Darum geht es: Wer in einer festen Partnerschaft ist und zusammenwohnt, bekommt keine Sozialhilfe, wenn der Partner genug Geld hat.
Darum ist es juristisch nicht ganz sauber: Im Gesetz steht nirgends, dass Konkubinatspartner einander finanziell unterstützen müssen. Trotzdem berücksichtigen die Gemeinden, gestützt auf die Empfehlung der Schweizerischen Konferenz für Sozialhilfe SKOS, bei der Berechnung der Sozialhilfe einen sogenannten «Konkubinatsbeitrag», wenn die unterstützte Person seit zwei Jahren in einer festen Beziehung lebt. Sie gehen also wie bei einem Ehepaar davon aus, dass der finanziell bessergestellte Partner für den anderen aufkommt.
Das sagen Kritiker: Ehe und Konkubinat unterscheiden sich fundamental. Bei der Ehe verpflichtet sich ein Paar formell zu gegenseitigem (finanziellem) Beistand. Dafür werden Ehepaare beim Erbrecht, den Sozialversicherungen und der beruflichen Vorsorge teilweise privilegiert.
Beim Konkubinat hingegen sieht das Gesetz weder Rechte noch Pflichten vor. Wenn nun den Konkubinatspaaren bei der Sozialhilfe eheliche Pflichten auferlegt werden, ohne dass sie in den Genuss der Rechte kommen, dann ist dies problematisch. Zudem ist ein Konkubinat im Unterschied zur Ehe nicht klar feststellbar: So kommt es oft vor, dass die Sozialhilfe zwei WG-Partner kurzerhand zum Paar erklärt.
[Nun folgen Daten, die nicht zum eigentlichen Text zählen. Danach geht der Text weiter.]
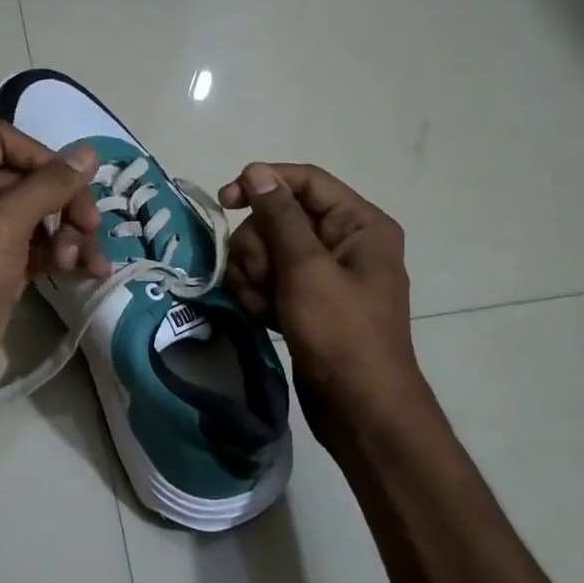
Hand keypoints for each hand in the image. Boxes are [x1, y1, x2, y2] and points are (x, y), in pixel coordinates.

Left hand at [0, 121, 107, 424]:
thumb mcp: (2, 227)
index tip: (69, 184)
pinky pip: (43, 249)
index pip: (2, 140)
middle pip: (30, 180)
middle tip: (91, 229)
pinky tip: (87, 273)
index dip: (40, 155)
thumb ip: (47, 186)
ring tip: (85, 262)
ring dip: (72, 233)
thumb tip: (89, 153)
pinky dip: (67, 256)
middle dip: (66, 202)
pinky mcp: (5, 272)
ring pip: (43, 217)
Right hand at [219, 163, 420, 454]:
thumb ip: (280, 217)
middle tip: (262, 278)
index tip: (224, 201)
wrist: (359, 410)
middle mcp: (343, 242)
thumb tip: (257, 172)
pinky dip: (259, 296)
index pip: (305, 181)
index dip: (263, 184)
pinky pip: (269, 280)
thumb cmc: (341, 334)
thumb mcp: (308, 270)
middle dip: (259, 247)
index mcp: (359, 224)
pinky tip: (262, 317)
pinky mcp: (305, 302)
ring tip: (264, 305)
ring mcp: (322, 274)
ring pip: (267, 250)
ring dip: (254, 275)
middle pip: (279, 218)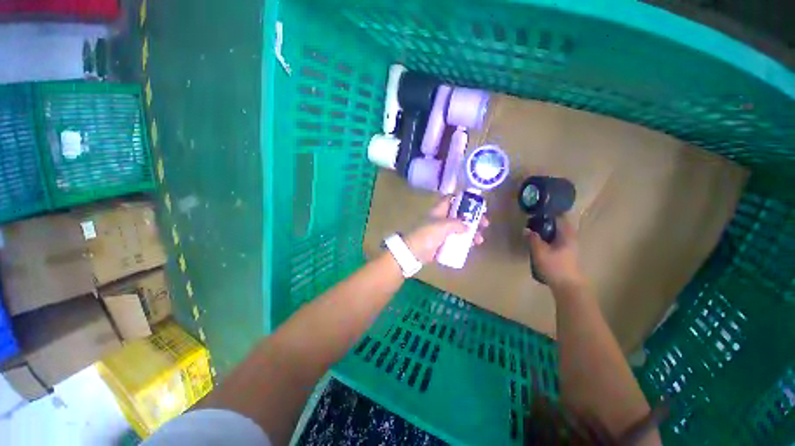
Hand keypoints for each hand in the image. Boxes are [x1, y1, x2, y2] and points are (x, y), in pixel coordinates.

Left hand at [404, 196, 489, 263]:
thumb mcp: (443, 225)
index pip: (451, 199)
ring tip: (480, 239)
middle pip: (460, 215)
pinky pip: (457, 240)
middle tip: (485, 223)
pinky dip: (465, 242)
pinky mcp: (443, 242)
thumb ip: (457, 224)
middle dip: (473, 218)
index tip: (475, 203)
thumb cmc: (427, 234)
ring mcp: (442, 231)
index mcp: (439, 210)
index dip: (462, 198)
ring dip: (472, 232)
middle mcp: (442, 219)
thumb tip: (467, 227)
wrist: (414, 252)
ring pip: (460, 228)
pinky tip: (472, 246)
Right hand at [525, 217, 584, 289]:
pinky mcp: (566, 254)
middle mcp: (571, 238)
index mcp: (567, 235)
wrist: (567, 286)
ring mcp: (570, 246)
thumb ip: (533, 239)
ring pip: (558, 233)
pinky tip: (540, 242)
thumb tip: (526, 229)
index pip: (560, 218)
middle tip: (533, 220)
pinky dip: (549, 238)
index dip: (550, 213)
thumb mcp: (540, 252)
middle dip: (547, 222)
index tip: (538, 211)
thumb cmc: (555, 266)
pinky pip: (557, 240)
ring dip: (548, 230)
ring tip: (534, 230)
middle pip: (560, 225)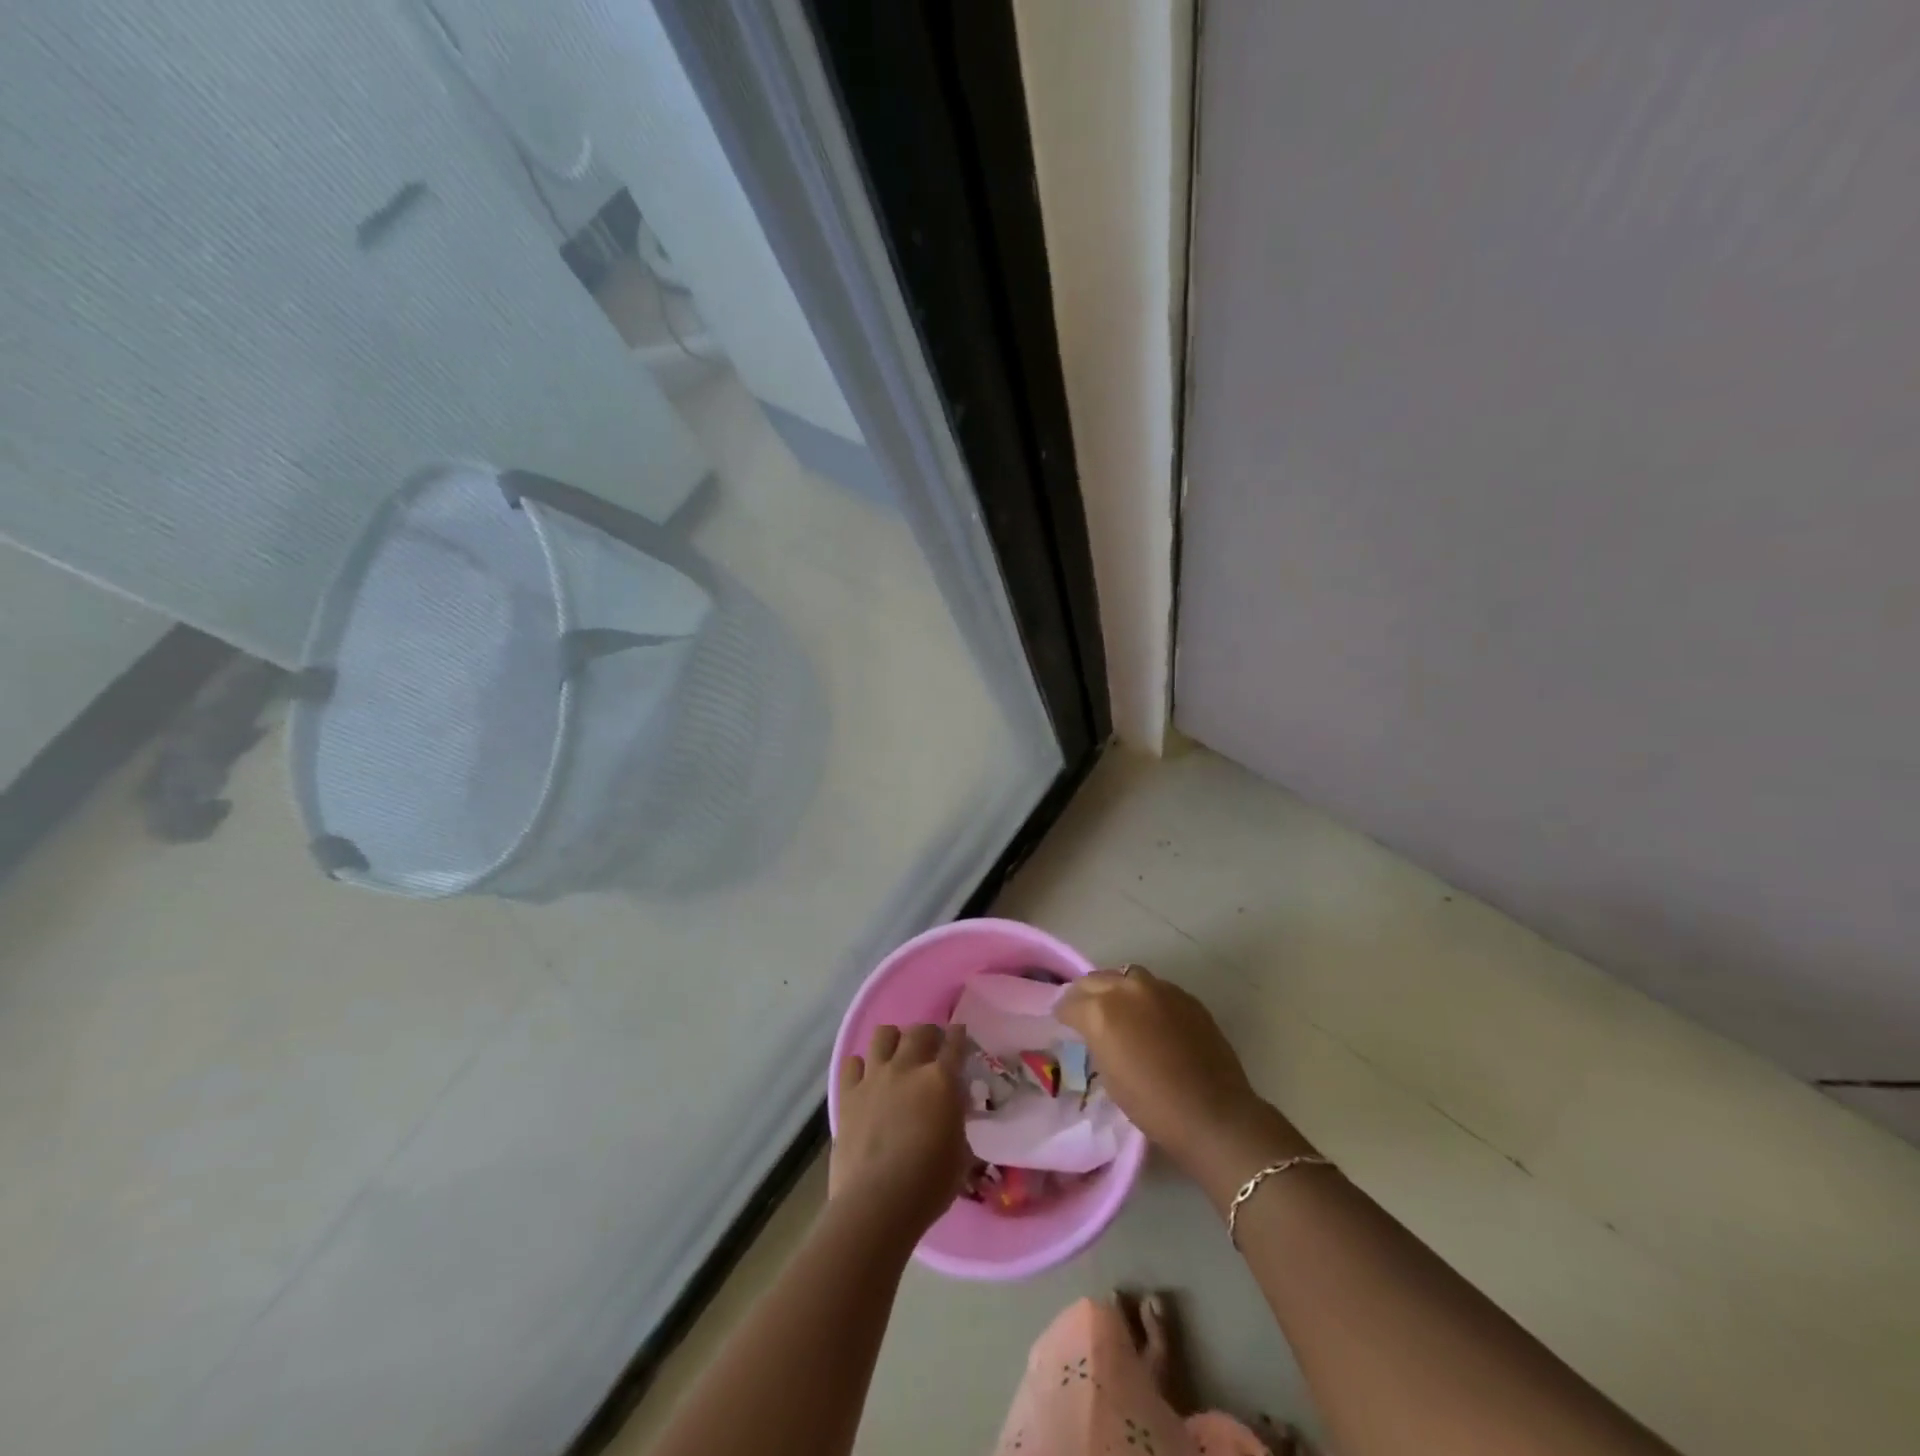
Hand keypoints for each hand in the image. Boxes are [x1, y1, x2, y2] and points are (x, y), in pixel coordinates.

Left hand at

So reagieren die Paare: Laut der Unabhängigen Fachstelle für Sozialhilferecht UFS ist der Konkubinatsbeitrag in der Beratung ein Dauerbrenner. Die Paare seien völlig überrascht, wie verbindlich ihre Beziehung für die Behörden sei. Im Unterschied zu einem Ehepaar haben sie sich nie formell das Ja-Wort gegeben. Durch das Erzwingen von gegenseitigen Unterstützungspflichten werde das Konkubinat eines seiner Hauptmerkmale beraubt, sagt Tobias Hobi von der UFS. Manche zögen deshalb aus der gemeinsamen Wohnung wieder aus.
Zwei Fälle sind aktuell vor Schweizer Gerichten hängig. Erster Fall: Das Verwaltungsgericht des Kantons Aargau wird voraussichtlich über einen Fall urteilen, in dem ein berufstätiger Mann gezwungen wird, in eine billigere Wohnung zu ziehen, damit er seiner Freundin den Lebensunterhalt bezahlen kann, den die Gemeinde nicht tragen will.
Zweiter Fall: Das Bundesgericht wird sich mit der Frage befassen müssen, ob eine Gemeinde zu Recht von einem Mann verlangt hat, seinen Lebensunterhalt aus der IV-Rente und den Ergänzungsleisten seiner Freundin und ihrer beiden Kinder finanzieren zu lassen. Die Gemeinde bezahlte dem Mann zunächst nur 60 Franken Sozialhilfe pro Monat.
Die SKOS sieht Handlungsbedarf: Das Thema beschäftige die SKOS schon seit Jahren, es gebe immer wieder Fälle, bei denen die jetzige Regelung Fragen aufwerfe. Im Rahmen der laufenden Richtlinienrevision werden die Regelungen zum Konkubinatsbeitrag deshalb überarbeitet; die Empfehlung soll bis 2027 angepasst werden.